Clarín

Manual breve para no contar anécdotas

- Juan Tejedor jtejedor@clarin.com

La anécdota pareciera ser una pasión latina. Netflix nos enseñó que en lugares como Holanda o Escandinav­ia no se vuelven locos por contar cosas: el tipo vuelve de descubrir un cadáver en el bosque, tirotearse con mafiosos, atravesar un temporal de nieve y ser atropellad­o por un Volvo y, cuando la hija le pregunta cómo le fue, responde “bien, mucho trabajo”, y cenan en silencio. En cambio acá, con un viaje en tren bien contado tiramos toda una sobremesa.

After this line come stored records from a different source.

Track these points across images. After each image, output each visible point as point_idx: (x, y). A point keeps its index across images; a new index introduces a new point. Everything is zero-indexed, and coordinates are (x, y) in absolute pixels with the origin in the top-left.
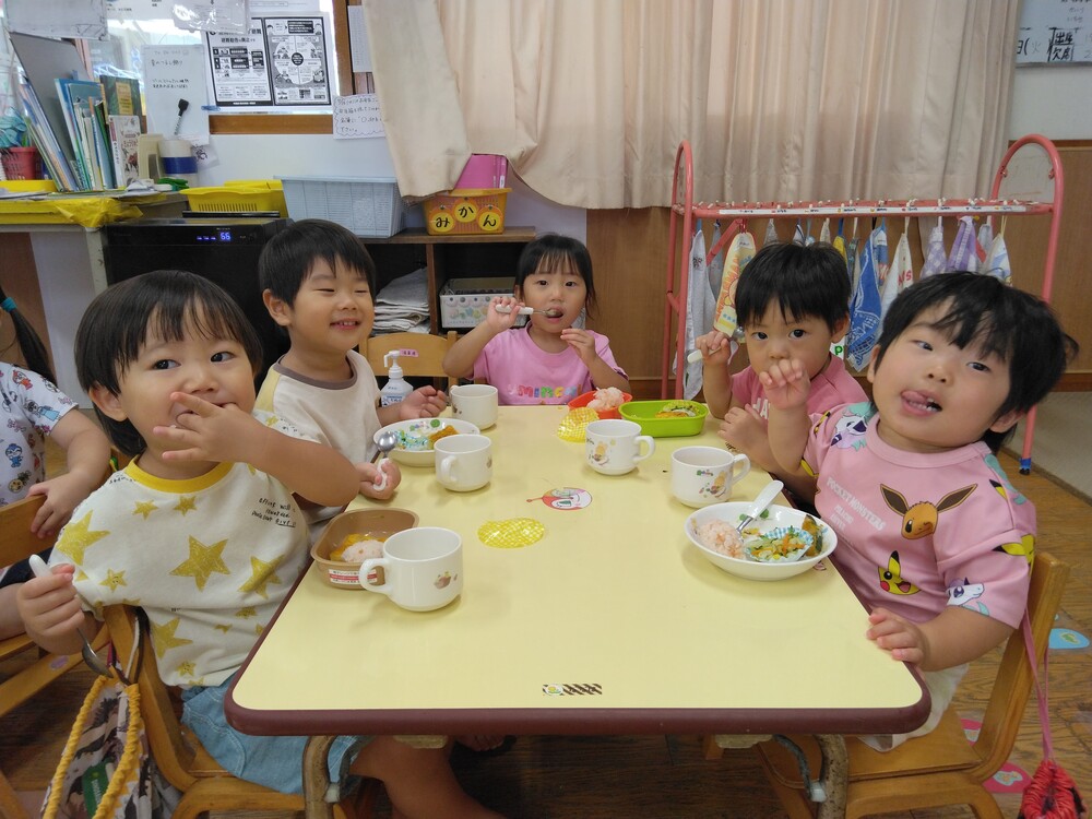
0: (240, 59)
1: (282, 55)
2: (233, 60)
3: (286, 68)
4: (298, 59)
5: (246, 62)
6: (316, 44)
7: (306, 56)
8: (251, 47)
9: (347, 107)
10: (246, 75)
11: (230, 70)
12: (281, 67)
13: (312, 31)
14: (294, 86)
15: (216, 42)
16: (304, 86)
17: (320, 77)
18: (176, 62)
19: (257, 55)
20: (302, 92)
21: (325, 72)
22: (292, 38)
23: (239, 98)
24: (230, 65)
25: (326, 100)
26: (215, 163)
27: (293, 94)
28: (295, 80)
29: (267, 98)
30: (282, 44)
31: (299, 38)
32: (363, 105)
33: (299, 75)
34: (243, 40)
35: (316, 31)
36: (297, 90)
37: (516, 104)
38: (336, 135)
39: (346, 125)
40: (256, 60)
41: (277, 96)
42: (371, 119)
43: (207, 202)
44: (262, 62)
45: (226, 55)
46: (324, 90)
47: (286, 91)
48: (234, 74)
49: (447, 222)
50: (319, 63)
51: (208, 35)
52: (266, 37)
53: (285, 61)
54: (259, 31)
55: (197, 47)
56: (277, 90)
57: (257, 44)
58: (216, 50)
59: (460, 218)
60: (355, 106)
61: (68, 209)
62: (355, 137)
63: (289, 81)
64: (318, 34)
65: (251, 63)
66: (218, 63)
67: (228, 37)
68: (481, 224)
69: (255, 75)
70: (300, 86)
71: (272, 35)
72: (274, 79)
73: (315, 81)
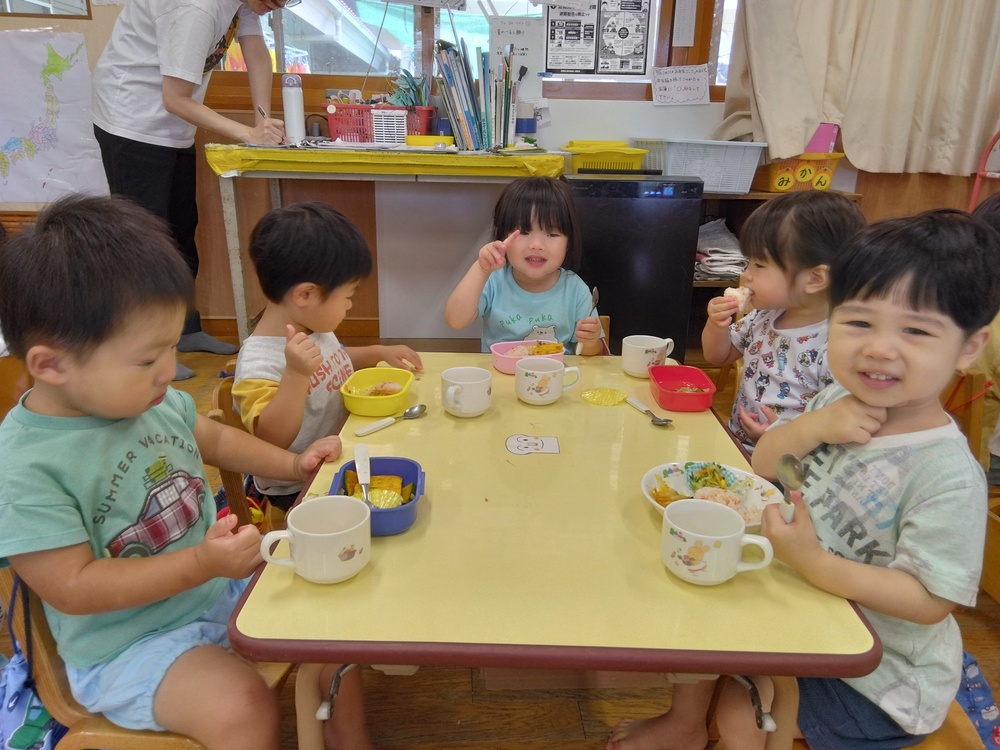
0: (573, 31)
1: (610, 29)
2: (567, 32)
3: (612, 41)
4: (624, 33)
5: (578, 35)
6: (641, 20)
7: (632, 30)
8: (584, 21)
9: (664, 77)
10: (577, 46)
11: (563, 41)
12: (609, 39)
13: (639, 9)
14: (617, 57)
15: (555, 15)
16: (625, 57)
17: (639, 51)
18: (518, 32)
19: (589, 28)
20: (622, 62)
21: (645, 45)
22: (621, 15)
23: (566, 67)
24: (564, 36)
25: (642, 71)
26: (548, 124)
27: (614, 64)
28: (618, 51)
29: (591, 67)
30: (613, 19)
31: (628, 15)
32: (678, 75)
33: (622, 48)
34: (579, 14)
35: (643, 8)
36: (618, 60)
37: (827, 80)
38: (655, 101)
39: (663, 92)
40: (587, 33)
41: (600, 66)
42: (686, 89)
43: (590, 160)
44: (592, 35)
45: (562, 27)
46: (642, 61)
47: (608, 61)
48: (566, 45)
49: (788, 181)
50: (641, 37)
51: (549, 8)
52: (599, 12)
53: (612, 34)
54: (594, 7)
55: (538, 19)
56: (601, 60)
57: (590, 18)
58: (553, 22)
59: (800, 179)
60: (670, 76)
61: (532, 165)
62: (671, 104)
63: (613, 53)
64: (645, 11)
65: (582, 35)
66: (553, 35)
67: (565, 10)
68: (814, 184)
69: (584, 46)
70: (621, 57)
71: (605, 11)
72: (601, 50)
73: (635, 53)
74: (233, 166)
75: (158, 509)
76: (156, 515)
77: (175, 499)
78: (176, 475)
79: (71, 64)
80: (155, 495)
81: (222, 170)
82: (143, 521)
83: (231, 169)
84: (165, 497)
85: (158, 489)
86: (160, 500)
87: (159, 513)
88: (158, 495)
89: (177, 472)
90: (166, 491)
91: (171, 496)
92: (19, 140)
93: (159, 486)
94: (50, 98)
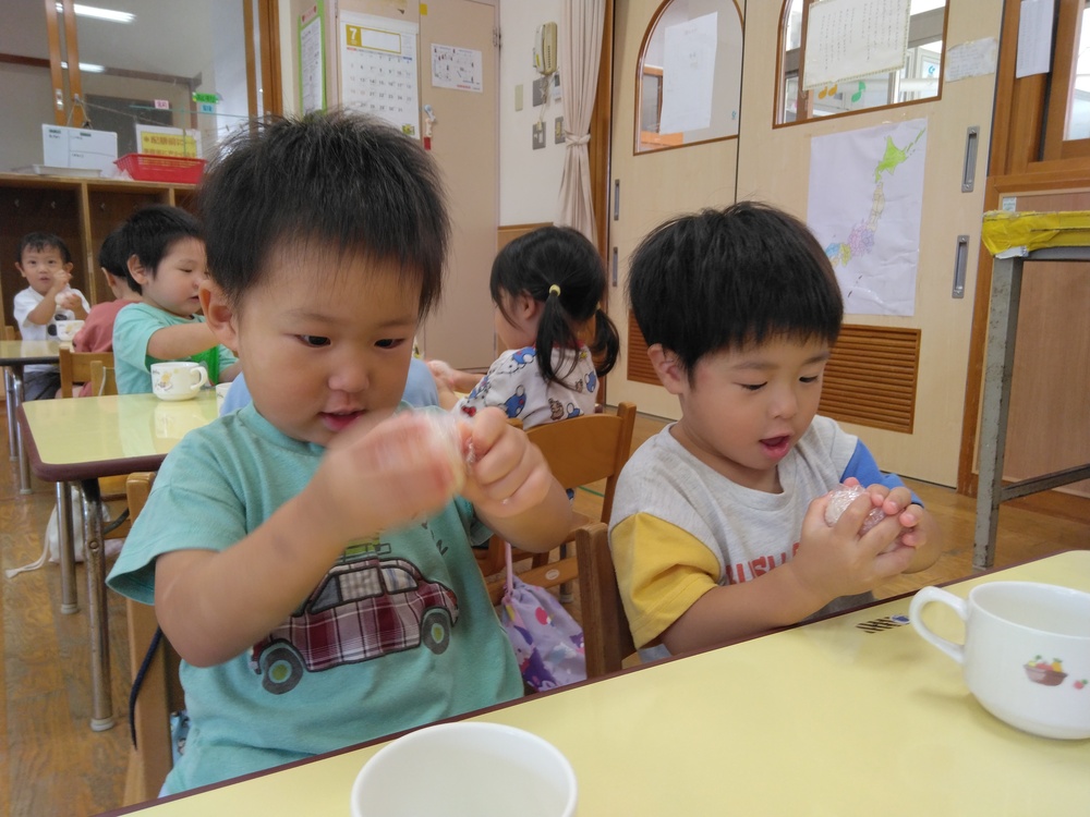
74: (1017, 241)
75: (334, 599)
76: (329, 608)
77: (369, 592)
78: (394, 562)
79: (907, 155)
80: (336, 575)
81: (999, 247)
82: (310, 613)
83: (1012, 246)
84: (352, 583)
85: (346, 567)
86: (344, 585)
87: (334, 606)
88: (343, 577)
89: (397, 559)
90: (358, 574)
91: (364, 586)
92: (838, 246)
93: (349, 563)
94: (877, 197)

No es que todos sean Coppola, que arquea las cejas y ya antes de empezar a hablar nos hace morir de risa. Él tiene un don, como Neymar el de la gambeta. Los más, que no lo tienen, deben tomar recaudos. Uno: el ritmo es clave. Si no se es capaz de evitar el “yo le dije”... “y él me dijo”... “entonces le digo”... “él ahí me dice”..., mejor callarse. Otro: que haya remate. Terminar con un “y bueno... nos matamos de risa”, no es lo ideal. Más importante: más vale naufragar que estirar. Suele pasar que el relator empieza a agregar situacione­s y personajes y al final la anécdota se llena de borrachos y cáscaras de banana. Nadie la toma en serio. Tampoco es creíble el que en vez de contar lo que hizo cuenta lo que le habría gustado hacer. ¿Vos decís que fajaste a un rugbier y te insultaste con tres policías? ¿Vos, que no te animás a pedirle pan al mozo? Pero lo peor de todo es la anecdotae interruptu­s, cuando después de generar la expectativ­a, el tipo dice “y bueno, eso no se puede contar”.

¿Para eso me hiciste llegar hasta ahí, largar los cubiertos, dejar que se enfríen los ravioles? Para eso no te invitaba a vos, hermano; me traía un islandés y comíamos callados.